Люди стояли над покойником каменно, неподвижно. Егор Иннокентьевич не разбирал лиц. Но вдруг люди ожили, отступили почтительно, виновато. Егор Иннокентьевич боком глаза увидел Зиновьева, Бухарина, Калинина, Кобу. Яркий свет вспыхнул в печальной комнатке.
— Что вы целитесь? — тихо и зло сказал кому-то Коба. — Народ снимайте! Народ, а не чиновников…
И — вышел, не подойдя.
Егор Иннокентьевич смотрел на ничуть не изменившееся лицо, на натянутую от подбородка складку, пропадавшую за ухом, где начинался след докторского ножа. Ленин лежал перед ним отчужденно, как принесенный откуда-то с тем, чтобы быть вновь унесенным навсегда…
Внизу уже разговаривали смелее, вполголоса, будто время молчания вышло, истекло, и накопившиеся в людях слова полезли на языки.
Егор Иннокентьевич искал свой тулуп, стараясь не слушать. Предчувствие лютого кашля саднило его.
— В этой комнате, комнате смерти, нет истошного ладанного отчаянья, мистики потустороннего мира, — складно сказал человек в толстых очках на совершенно белом лице, — взгляните, Саша, скорбная простота… Неизбежность, так сказать, происшедшего распада материи…
— Не просто материи, — охотно возразил длинный, — материи организованной в великую субстанцию Владимира Ленина — вождя угнетенных классов человечества.
Белолицый посмотрел на длинного сквозь толстые очки завистливо, даже облизнул толстые губы, будто длинный перешиб складность его речи…
«Потусторонний мир, — подумал Егор Иннокентьевич, — распад материи… Не все ли равно… Все тот же страх перед тайной смерти — хоть кади на него, хоть облекай материализмом…»
И вдруг почувствовал, что разговор этот непрошено уводит от истинности горя — будто двоим этим и смерть не в смерть, а один лишь повод поблудить словами.
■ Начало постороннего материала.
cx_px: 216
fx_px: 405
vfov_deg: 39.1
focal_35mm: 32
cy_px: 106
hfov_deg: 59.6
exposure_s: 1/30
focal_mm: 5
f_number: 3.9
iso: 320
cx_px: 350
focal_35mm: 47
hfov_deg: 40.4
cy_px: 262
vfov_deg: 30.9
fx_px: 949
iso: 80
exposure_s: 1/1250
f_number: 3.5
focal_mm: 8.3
Ленин оказался смертным.
В душе Егора Иннокентьевича — там, где от горла к сердцу идет какая-то жила, — напряглось: «Будет врать, Егор! Ждали… Еще до двенадцатого съезда ждали… Нелюбимый Рабкрин, вездесущий Госплан… Ждали…» Егор Иннокентьевич почувствовал все там же — где от горла к сердцу жила — страх. Но это был не страх перед таинством смерти, перед загадкою небытия, нет, страх этот был земным, ясным, причинным — страх перед истиной, которую ведают все, но которой нельзя, никак нельзя объявиться, потому что все вокруг рухнет, сломится, пропадет в прах.
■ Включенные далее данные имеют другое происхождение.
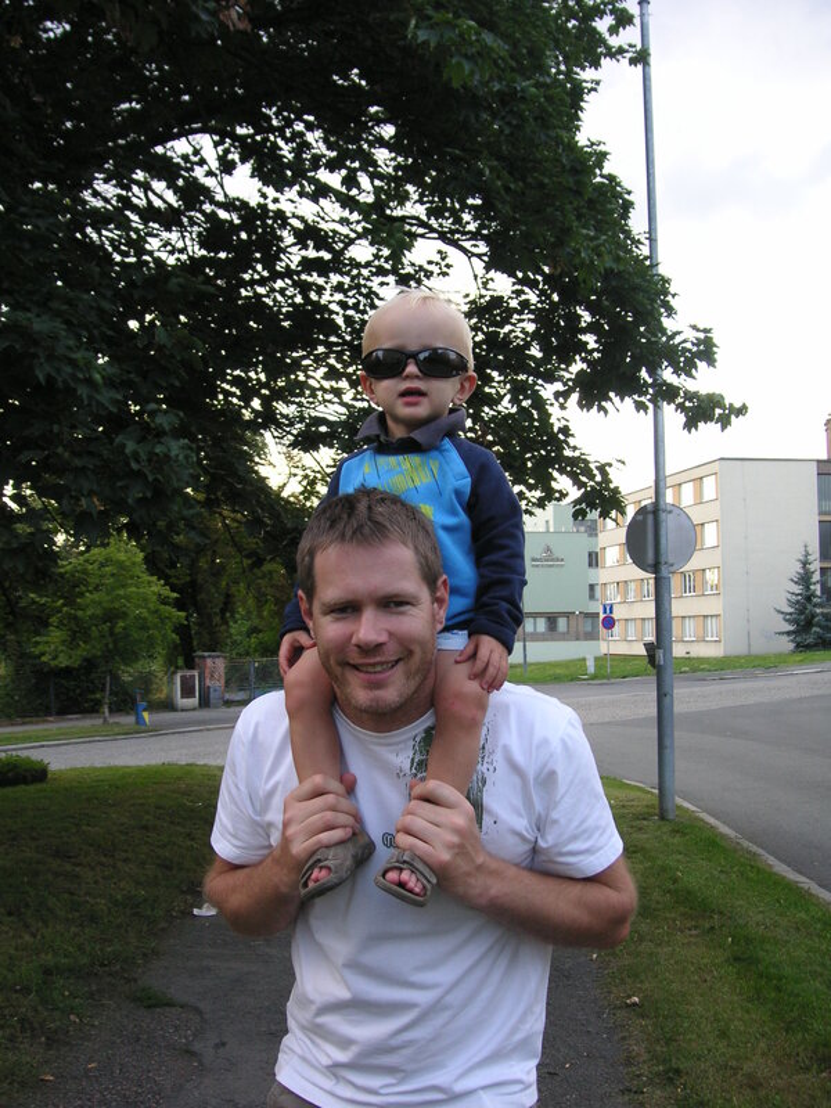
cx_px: 416
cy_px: 554
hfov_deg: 35.1
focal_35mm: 41
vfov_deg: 45.8
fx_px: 1312
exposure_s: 1/90
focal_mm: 6.9
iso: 50
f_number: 3
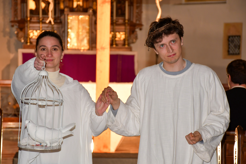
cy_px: 85
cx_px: 118
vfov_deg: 8.2
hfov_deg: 12.3
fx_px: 1141
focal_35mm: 167
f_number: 5.6
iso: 720
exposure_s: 1/60
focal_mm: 100
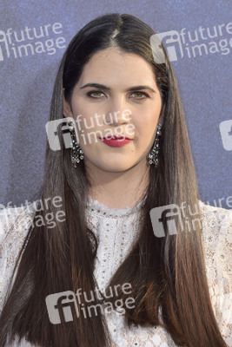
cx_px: 116
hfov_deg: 8.6
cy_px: 174
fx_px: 1545
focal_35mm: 160
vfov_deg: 12.8
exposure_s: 1/250
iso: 100
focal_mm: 160
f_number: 7.1
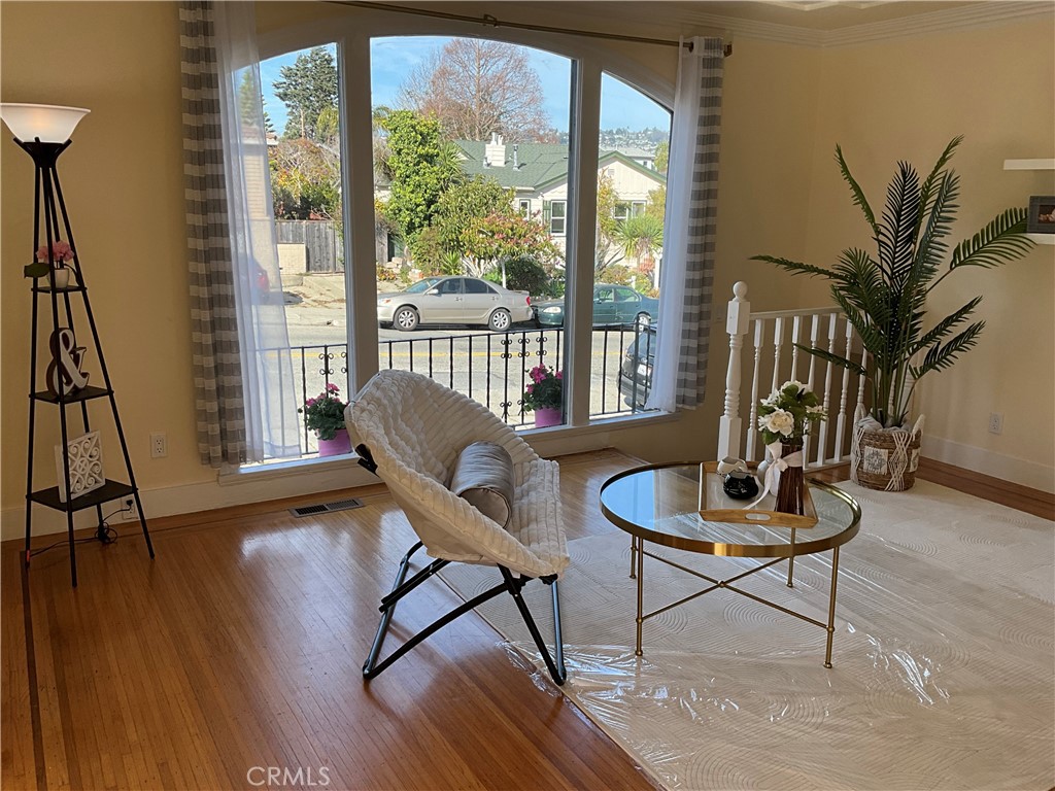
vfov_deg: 48.2
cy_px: 396
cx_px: 528
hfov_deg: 61.7
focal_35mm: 29
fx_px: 884
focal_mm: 3
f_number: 1.8
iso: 25
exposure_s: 1/504
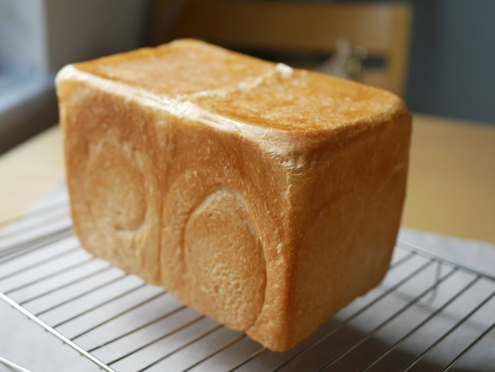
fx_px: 715
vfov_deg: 29.1
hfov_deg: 38.2
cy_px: 186
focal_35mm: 50
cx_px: 248
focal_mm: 25
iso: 200
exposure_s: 1/125
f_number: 2.5
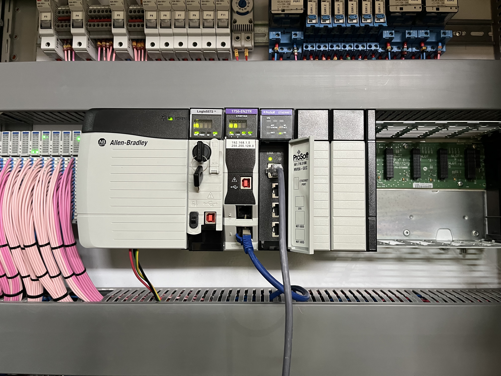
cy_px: 188
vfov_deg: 53.1
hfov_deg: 67.3
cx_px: 250
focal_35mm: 26
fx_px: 376
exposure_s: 1/50
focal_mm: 5.1
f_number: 1.6
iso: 200
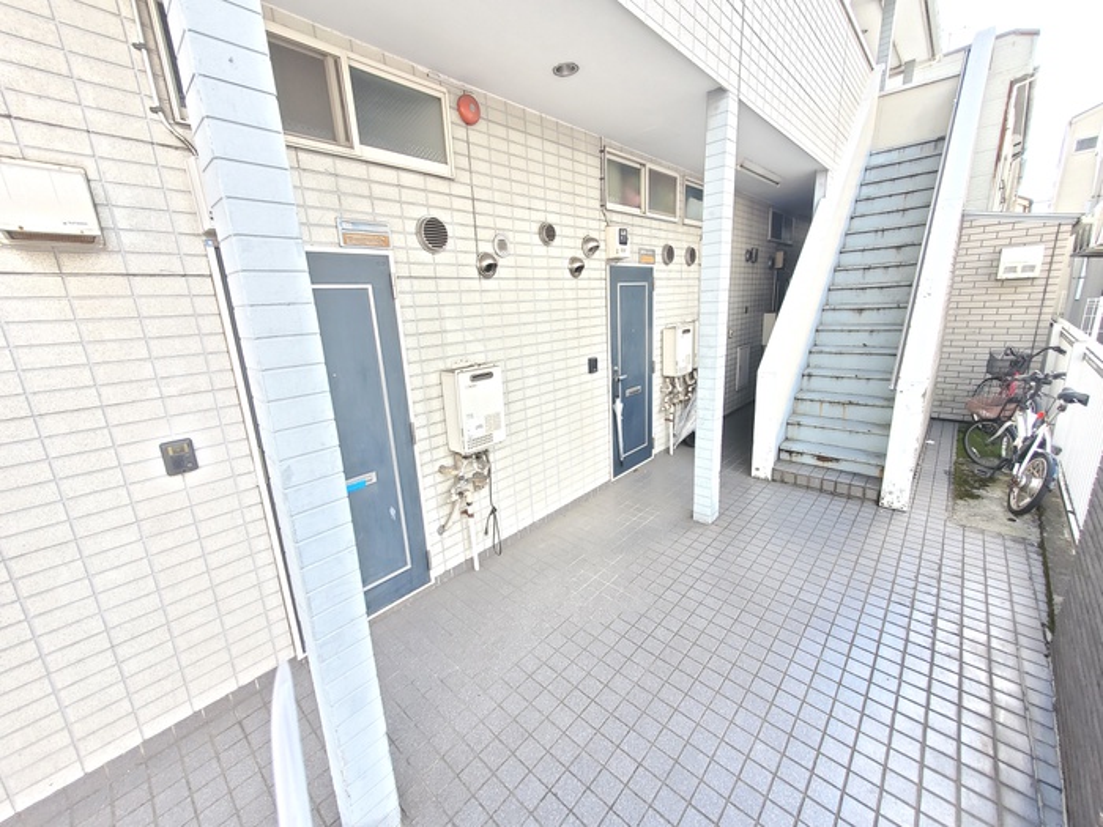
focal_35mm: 13
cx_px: 552
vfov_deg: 89.9
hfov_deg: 106.2
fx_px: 414
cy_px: 414
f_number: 2.2
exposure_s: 1/100
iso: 64
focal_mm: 1.8
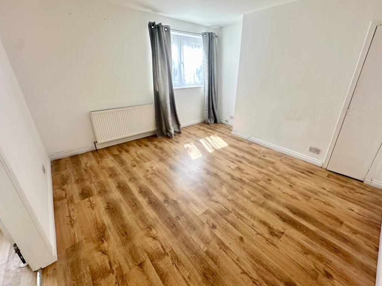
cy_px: 135
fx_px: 166
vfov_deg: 81.7
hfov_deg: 98.1
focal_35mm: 15
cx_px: 202
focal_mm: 2.22
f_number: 2.2
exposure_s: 1/99
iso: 64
«Ждали! — стучало в налитой голове. — Ждали! Кобо ждал, Бухарин ждал, Каменев ждал… А Зиновьев ждал? Боялся, не хотел… А кто хотел?». Скорбь, единая скорбь уравняла всех, а поди разбери, что там за нахмуренными, насупленными лицами, там, где от горла к сердцу — жила. Теперь, конечно, никто не хотел. «Когда распалась субстанция», — подумал Егор Иннокентьевич.